Wild Bird Articles

How To Select A Feeder

First Consider Placement

Where do you want to watch your birds? From a kitchen window…a sliding glass door opening on to a deck…a second story window? Pick a location that has year-round easy access. When the weather's bad and birds are most vulnerable, you may be reluctant to fill a feeder that isn't in a convenient spot near a door or accessible window.

Also consider the "mess" factor. Pick a location where discarded seed shells and bird droppings won't be a clean-up problem. Put your feeder where the squirrels can't reach. When hanging your feeders from tree limbs squirrel guards or baffles are useful in preventing squirrels from getting to the feeders. If using a pole to hang your feeder make sure it is at least 10 feet or more from a tree limb or trunk. Squirrels become a problem when they take over a bird feeder, scaring the birds away, and tossing seed all over.

Once you've determined where you're going to put your feeder, you're ready to go shopping! Questions to think about include:

1)      How durable is it?

2)      Will it keep the seeds dry?

3)      How easy is it to clean?

4)      How much seed will it hold?

5)      How many birds will it feed at one time?

6)      Which species will use it?

Durability

There are numerous materials used in making bird feeders. You can buy feeders made of cloth, nylon, vinyl, and metal netting; clear, colored and PVC plastic tubes; ceramic and terra cotta; redwood, western cedar, birch, pine and plywood; sheet metal and aluminized steel; glass tubes and bottles.

How long a feeder last depends on how much effort you put into maintain it, the effects of weather, and whether squirrels can get to it.

Dry Seeds

Water can get into any feeder regardless of how careful you are to protect it. Seeds will spoil when they get damp or wet. Cloth, vinyl, nylon, and metal netting feeders are wonderful but they do not fully protect your seeds. You can improve them by adding a plastic dome. Most wood, plastic, ceramic, and solid metal feeders will keep seeds dry, but water has the potential to get into the feeding portals. Look for feeders and trays with drainage holes.

Cleaning

Bird feeders should be cleaned regularly. Diseases like salmonella can grow in moldy, wet seed and bird droppings in your feeder tray and on the ground below. It's a good idea to move your feeders (just a foot or so) each season to give the ground underneath time to assimilate the seed debris and bird droppings.

A thistle feeder for goldfinches should be cleaned about once a month depending on how often it rains. Feeding hummingbirds and orioles requires cleaning at the very least, weekly, preferably more often (two or three times a week). Sunflower feeders made of plastic, ceramic, and glass are easy to clean. Wash them in a bucket of hot, soapy water fortified with a capful or two of chlorine bleach, rinse, then let them air dry. Use the same regimen with wood feeders, but substitute another disinfectant for the bleach so your wood doesn't fade.

Food Capacity

The ideal feeder capacity varies with your situation, and the types of birds you want to attract.

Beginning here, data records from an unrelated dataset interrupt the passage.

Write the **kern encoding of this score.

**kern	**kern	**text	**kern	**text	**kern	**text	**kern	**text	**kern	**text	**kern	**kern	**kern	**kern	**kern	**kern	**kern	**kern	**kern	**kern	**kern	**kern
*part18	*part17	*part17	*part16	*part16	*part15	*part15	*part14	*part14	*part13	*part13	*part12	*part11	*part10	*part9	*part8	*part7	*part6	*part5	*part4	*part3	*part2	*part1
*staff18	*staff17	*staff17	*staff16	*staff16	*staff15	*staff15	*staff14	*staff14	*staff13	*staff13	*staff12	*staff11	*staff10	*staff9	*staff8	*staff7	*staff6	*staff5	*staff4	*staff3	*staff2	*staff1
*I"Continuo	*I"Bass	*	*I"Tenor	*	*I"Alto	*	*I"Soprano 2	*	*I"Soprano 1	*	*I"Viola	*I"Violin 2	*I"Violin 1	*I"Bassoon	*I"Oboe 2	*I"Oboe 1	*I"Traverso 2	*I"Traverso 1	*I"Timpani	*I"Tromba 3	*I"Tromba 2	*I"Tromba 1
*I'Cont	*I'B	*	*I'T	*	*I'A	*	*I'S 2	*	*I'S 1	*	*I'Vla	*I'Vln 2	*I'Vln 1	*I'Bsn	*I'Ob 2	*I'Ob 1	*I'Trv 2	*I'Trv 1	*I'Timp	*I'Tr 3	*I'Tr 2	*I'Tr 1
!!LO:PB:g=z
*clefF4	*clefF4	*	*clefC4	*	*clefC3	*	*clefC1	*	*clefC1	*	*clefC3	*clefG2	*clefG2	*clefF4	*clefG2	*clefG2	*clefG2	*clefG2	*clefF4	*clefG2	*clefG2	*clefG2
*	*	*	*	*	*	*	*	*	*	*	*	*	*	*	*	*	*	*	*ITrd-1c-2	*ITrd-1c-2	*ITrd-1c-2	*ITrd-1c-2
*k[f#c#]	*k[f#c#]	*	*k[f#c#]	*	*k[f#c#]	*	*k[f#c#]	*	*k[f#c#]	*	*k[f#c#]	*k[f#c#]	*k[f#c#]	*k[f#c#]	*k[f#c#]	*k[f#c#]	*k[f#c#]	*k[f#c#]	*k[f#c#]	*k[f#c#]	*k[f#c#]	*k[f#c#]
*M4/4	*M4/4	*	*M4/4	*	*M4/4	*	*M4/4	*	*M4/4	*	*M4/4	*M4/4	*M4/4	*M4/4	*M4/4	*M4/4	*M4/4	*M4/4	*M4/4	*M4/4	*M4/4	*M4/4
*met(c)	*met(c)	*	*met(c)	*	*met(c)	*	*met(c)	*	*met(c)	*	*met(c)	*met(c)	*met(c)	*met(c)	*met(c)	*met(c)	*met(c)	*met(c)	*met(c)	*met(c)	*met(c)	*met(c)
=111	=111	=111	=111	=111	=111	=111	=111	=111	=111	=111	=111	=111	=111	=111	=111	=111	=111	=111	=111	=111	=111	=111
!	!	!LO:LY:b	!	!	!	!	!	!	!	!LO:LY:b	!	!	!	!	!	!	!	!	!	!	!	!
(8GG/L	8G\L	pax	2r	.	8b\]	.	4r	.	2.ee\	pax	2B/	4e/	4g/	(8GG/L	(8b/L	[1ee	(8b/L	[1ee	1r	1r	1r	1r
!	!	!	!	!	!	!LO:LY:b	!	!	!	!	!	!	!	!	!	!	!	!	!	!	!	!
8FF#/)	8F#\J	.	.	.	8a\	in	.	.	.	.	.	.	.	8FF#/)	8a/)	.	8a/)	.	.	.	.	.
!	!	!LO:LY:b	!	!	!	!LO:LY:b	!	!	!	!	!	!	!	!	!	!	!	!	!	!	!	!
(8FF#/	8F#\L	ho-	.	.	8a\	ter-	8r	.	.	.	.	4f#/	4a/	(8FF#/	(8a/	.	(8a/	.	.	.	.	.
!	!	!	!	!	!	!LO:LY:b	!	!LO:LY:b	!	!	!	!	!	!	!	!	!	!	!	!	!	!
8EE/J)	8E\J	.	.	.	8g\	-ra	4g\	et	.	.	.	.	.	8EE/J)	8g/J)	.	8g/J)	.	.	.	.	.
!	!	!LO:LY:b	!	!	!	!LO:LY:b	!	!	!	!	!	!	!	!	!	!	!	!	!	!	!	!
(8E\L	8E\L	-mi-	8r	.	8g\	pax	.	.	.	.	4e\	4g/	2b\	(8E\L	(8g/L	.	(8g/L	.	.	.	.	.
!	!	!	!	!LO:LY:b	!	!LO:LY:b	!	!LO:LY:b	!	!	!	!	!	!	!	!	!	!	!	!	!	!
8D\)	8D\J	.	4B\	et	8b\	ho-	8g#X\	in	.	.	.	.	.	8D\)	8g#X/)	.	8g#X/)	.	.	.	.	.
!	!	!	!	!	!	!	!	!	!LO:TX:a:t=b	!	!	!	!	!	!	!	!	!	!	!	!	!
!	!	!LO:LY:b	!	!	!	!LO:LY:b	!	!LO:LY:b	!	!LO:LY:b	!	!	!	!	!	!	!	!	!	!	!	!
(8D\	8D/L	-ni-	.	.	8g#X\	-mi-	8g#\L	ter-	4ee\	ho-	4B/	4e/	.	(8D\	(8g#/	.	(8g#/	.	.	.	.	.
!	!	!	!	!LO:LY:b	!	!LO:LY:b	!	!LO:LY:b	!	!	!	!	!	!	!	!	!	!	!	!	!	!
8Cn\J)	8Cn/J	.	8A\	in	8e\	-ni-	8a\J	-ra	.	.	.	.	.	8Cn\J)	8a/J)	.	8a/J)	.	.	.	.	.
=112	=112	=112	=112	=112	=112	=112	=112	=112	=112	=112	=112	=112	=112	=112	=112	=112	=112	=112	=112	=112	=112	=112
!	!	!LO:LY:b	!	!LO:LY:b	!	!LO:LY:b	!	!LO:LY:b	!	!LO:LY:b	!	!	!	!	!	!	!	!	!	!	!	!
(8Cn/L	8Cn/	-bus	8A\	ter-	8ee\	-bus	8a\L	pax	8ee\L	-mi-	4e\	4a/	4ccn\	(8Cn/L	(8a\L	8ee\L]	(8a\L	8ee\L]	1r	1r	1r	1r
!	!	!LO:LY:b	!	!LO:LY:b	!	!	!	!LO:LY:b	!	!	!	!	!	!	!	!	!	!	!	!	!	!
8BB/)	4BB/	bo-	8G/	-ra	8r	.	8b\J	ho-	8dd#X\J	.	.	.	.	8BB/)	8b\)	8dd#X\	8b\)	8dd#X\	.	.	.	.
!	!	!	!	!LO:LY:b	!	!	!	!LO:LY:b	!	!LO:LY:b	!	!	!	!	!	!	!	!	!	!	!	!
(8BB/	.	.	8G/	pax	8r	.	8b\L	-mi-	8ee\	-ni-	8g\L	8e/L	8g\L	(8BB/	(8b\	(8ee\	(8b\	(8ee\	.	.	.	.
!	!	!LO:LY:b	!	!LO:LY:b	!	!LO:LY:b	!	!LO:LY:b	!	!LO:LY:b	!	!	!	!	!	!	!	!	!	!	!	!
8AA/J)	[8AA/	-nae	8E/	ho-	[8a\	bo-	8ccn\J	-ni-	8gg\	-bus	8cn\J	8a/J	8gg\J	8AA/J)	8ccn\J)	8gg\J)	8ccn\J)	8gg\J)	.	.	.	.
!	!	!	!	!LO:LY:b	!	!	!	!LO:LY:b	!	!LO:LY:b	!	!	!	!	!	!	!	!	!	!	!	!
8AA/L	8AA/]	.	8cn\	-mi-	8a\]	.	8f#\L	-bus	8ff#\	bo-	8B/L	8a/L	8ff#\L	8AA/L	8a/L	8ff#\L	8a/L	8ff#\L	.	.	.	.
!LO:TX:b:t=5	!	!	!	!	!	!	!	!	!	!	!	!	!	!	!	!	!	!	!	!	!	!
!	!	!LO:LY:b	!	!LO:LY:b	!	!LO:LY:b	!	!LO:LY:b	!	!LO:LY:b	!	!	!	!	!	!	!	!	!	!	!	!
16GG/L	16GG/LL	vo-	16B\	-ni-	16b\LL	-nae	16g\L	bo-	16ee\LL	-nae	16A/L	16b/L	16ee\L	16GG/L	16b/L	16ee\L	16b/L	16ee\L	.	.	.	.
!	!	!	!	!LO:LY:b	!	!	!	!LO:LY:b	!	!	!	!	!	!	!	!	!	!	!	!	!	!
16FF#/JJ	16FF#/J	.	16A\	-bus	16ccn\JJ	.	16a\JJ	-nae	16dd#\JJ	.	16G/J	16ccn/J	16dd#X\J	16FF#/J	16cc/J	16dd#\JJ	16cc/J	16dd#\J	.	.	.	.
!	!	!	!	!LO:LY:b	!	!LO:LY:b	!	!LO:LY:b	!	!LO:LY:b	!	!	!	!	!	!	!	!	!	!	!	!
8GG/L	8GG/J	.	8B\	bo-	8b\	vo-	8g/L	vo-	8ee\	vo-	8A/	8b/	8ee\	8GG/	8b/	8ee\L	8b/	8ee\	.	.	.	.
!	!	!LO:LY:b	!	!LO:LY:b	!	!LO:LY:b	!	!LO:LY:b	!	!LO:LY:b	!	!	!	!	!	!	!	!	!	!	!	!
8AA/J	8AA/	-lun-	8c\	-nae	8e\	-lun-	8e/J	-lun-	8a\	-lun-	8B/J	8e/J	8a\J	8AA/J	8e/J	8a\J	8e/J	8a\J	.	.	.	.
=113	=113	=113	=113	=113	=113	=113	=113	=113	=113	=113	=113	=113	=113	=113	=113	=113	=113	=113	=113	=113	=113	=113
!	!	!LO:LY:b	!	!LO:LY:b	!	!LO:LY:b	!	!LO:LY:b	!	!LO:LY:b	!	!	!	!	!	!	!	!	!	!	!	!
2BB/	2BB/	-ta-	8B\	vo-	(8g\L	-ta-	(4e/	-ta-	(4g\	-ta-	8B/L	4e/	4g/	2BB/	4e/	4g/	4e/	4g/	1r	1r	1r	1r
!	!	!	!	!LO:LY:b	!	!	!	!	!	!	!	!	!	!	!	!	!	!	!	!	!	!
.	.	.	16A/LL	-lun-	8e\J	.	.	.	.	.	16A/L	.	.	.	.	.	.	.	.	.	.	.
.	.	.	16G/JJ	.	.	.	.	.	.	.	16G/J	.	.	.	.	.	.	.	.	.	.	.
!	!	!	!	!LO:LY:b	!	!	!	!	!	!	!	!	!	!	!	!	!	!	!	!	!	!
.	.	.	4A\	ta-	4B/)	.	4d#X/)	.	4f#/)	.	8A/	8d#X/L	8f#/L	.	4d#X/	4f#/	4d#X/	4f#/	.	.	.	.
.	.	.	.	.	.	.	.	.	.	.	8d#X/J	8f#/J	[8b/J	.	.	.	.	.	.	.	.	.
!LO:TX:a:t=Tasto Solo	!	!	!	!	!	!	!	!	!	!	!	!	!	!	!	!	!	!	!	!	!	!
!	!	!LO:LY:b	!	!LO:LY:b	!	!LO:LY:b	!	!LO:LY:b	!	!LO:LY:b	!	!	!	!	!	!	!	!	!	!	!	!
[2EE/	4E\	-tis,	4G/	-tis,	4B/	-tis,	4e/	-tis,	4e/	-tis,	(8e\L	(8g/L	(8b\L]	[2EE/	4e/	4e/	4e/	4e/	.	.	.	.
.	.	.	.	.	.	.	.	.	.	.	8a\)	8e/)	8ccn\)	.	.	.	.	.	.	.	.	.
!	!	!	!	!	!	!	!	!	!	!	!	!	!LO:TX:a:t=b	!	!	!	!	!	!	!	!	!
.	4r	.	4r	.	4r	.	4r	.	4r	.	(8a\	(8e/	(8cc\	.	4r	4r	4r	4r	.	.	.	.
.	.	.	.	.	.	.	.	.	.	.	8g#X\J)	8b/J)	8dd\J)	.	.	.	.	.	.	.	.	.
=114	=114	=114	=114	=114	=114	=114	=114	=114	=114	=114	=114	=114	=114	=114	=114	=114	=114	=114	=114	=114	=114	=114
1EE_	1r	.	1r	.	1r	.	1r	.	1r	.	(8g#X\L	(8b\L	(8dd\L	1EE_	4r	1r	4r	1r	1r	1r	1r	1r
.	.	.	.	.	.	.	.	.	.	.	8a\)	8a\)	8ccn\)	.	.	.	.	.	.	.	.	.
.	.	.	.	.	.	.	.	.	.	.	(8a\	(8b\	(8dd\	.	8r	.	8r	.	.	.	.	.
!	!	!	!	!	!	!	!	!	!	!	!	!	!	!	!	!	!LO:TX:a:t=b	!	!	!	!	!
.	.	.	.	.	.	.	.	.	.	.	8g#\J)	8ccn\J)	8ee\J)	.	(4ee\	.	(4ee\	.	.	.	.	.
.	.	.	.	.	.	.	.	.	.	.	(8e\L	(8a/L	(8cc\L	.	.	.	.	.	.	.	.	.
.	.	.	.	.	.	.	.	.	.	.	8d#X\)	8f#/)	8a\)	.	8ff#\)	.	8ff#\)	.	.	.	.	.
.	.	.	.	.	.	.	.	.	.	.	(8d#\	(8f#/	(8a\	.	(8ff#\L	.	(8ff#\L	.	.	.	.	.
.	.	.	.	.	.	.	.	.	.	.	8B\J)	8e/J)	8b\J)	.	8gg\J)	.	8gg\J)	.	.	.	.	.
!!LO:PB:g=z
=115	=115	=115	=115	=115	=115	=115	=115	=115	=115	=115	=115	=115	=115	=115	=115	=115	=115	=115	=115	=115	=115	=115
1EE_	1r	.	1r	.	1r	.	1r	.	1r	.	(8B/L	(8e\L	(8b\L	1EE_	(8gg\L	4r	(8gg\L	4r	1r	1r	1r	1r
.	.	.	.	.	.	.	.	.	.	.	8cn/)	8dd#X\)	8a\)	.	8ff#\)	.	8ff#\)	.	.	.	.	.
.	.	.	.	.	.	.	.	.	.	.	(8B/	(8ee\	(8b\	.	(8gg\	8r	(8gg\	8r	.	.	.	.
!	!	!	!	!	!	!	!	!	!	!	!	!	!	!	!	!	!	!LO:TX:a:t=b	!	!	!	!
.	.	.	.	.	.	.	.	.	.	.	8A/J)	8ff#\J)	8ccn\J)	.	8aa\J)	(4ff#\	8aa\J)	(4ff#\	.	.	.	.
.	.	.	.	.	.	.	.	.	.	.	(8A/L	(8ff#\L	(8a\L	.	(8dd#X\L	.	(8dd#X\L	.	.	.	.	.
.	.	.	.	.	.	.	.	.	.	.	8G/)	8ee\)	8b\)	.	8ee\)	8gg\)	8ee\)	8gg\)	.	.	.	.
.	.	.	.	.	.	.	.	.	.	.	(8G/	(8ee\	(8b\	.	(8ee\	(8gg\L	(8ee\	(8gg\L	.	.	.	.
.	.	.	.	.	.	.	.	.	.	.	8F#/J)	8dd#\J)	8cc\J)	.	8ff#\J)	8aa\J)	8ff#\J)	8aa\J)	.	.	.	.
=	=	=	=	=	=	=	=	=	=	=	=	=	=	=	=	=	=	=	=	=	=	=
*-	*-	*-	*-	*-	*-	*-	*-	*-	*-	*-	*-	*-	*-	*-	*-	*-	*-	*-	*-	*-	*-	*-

For example, if you feed hummingbirds, big feeders are not always better. One hummingbird will drink about 2 times it body weight (less than an ounce) a day. Early in the season, hummers are territorial and won't share a feeder. A sixteen ounce feeder can be wasteful, or indeed lethal, because nectar can ferment in the hot summer sun. If you see only one hummer in your yard, a two ounce feeder is more than enough. On the other hand, if you live in the southwest, where there are more hummers a sixteen ounce feeder may be big enough.

If you opt for a large volume seed feeder, be sure to protect it from the weather and keep it clean. If after months of use, the birds suddenly abandon your feeder full of seed, it's time for a cleaning.

How Many Birds

If too many birds at your feeder becomes a problem, you can control their numbers by putting out small amounts of seed, by using specialty seed, or by using restrictive feeders.

You can virtually eliminate visits by birds you'd rather not see by offering seeds they won't eat. If you use more than one type of seed, put them in separate feeders. This will reduce wasted seeds, as birds will toss unwanted seeds out of a feeder to get their favorites.

Birds that visit your feeder have very specific preferences. Most prefer sunflower. Some prefer millet. A few prefer peanuts. Some seem to prefer the other grains used in the mixes: corn, milo, or red millet.

Another way to discourage unwanted birds is to use specialty feeders that for the most part, allow only "select" birds to feed. Large birds like trays, platform or house feeders. Encourage small birds with feeders that restrict access to bigger birds. Feeders such as ones with vertical bars and wire mesh will frustrate the larger birds.

Remove perches on tube feeders and you've further selected only those birds capable of clinging (finches, chickadees, titmice, and woodpeckers).